An article entitled “Dog Fight Erupts in Mansfield” appeared in the Sunday edition of The Sun Chronicle. This letter is not to argue a point of view on the decision to euthanize the dog in question, but to clear up misconceptions about Mansfield Animal Shelter.
Mansfield Animal Shelter is NOT a no-kill shelter. However, because of the efforts of the Humane Officer and the volunteers, its record may be very close to being no-kill, and I have never known an animal to be euthanized because it has been at the shelter too long. (It’s worth mentioning that there is no breed specific discrimination at the shelter. Many pit bulls have come through the shelter and have been adopted into loving homes where they have proved to be wonderful pets.) Nevertheless, Mansfield Animal Shelter is a town-run shelter under the jurisdiction of the Animal Humane Officer, who answers to the Police Chief in his role as Animal Control Officer. It is they who make decisions on euthanizing dogs, not the volunteers. The town’s by-laws give them that authority, and they are not required to consult with Mansfield Shelter Friends. The Animal Humane Officer is the only town employee at the shelter. All other care is provided by volunteers.
Mansfield Shelter Friends (M.S.F.) is a non-profit organization, run by volunteers, and separate from, but supporting, Mansfield Animal Shelter. M.S.F. is funded by generous donations, and by adoption fees. M.S.F. bears the sole responsibility of paying for veterinary care for shelter animals; the town does not cover those expenses. Through generous donations MSF has been able to provide outstanding and extensive veterinary care, often saving animals’ live by paying for surgeries and care far above basic vaccinations. M.S.F. has given financial assistance to pet owners who couldn’t afford vet care, and who would otherwise have to euthanize or surrender their pets. M.S.F. has also paid for trainers to work with dogs who otherwise might have been unadoptable. (MSF paid for a trainer for Rocco.)
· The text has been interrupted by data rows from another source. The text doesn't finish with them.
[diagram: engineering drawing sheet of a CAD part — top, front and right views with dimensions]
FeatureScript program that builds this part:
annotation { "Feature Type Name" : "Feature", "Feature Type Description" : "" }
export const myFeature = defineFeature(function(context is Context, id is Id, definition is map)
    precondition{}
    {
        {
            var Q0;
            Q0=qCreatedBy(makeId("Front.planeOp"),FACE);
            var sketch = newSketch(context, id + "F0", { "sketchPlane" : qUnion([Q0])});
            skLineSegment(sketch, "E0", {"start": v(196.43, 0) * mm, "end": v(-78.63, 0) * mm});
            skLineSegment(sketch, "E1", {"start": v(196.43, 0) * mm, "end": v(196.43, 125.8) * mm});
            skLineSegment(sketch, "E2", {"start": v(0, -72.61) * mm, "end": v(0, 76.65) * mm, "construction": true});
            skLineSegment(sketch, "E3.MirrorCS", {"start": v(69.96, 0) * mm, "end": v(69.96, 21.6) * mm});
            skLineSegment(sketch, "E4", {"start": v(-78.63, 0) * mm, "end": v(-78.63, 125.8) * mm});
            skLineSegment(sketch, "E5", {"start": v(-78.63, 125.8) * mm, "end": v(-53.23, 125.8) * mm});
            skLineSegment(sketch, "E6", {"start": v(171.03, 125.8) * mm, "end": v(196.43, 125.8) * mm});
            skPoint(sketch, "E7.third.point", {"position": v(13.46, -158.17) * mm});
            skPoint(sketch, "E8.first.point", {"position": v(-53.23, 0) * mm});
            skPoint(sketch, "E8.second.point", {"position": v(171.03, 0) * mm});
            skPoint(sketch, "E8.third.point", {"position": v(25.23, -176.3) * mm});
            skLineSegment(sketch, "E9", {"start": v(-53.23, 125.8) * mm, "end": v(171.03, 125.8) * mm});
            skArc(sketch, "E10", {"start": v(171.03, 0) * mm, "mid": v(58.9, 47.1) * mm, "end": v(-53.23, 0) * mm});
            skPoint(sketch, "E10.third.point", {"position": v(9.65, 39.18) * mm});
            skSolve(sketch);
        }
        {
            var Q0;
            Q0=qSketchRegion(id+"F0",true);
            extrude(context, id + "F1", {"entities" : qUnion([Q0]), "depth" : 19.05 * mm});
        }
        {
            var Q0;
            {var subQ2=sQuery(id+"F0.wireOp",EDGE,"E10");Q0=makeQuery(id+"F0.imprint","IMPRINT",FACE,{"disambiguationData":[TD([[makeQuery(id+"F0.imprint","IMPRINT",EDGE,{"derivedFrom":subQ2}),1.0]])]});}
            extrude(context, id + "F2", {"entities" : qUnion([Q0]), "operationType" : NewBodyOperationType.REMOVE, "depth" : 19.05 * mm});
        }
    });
Although it is extremely distressing and unfortunate when animals must be euthanized, it remains rare at Mansfield Animal Shelter when one considers the number of animals that pass through the shelter. During my almost ten years as a volunteer, animals have never been put down as a result of overcrowding or because they have been at the shelter too long, although I believe this is common practice at many public shelters.
As a volunteer, I am proud of Mansfield Animal Shelter and the way it has served the animals that pass through the shelter. I hope people will continue to see the overwhelming good that the shelter does for animals, and continue to support it in those efforts.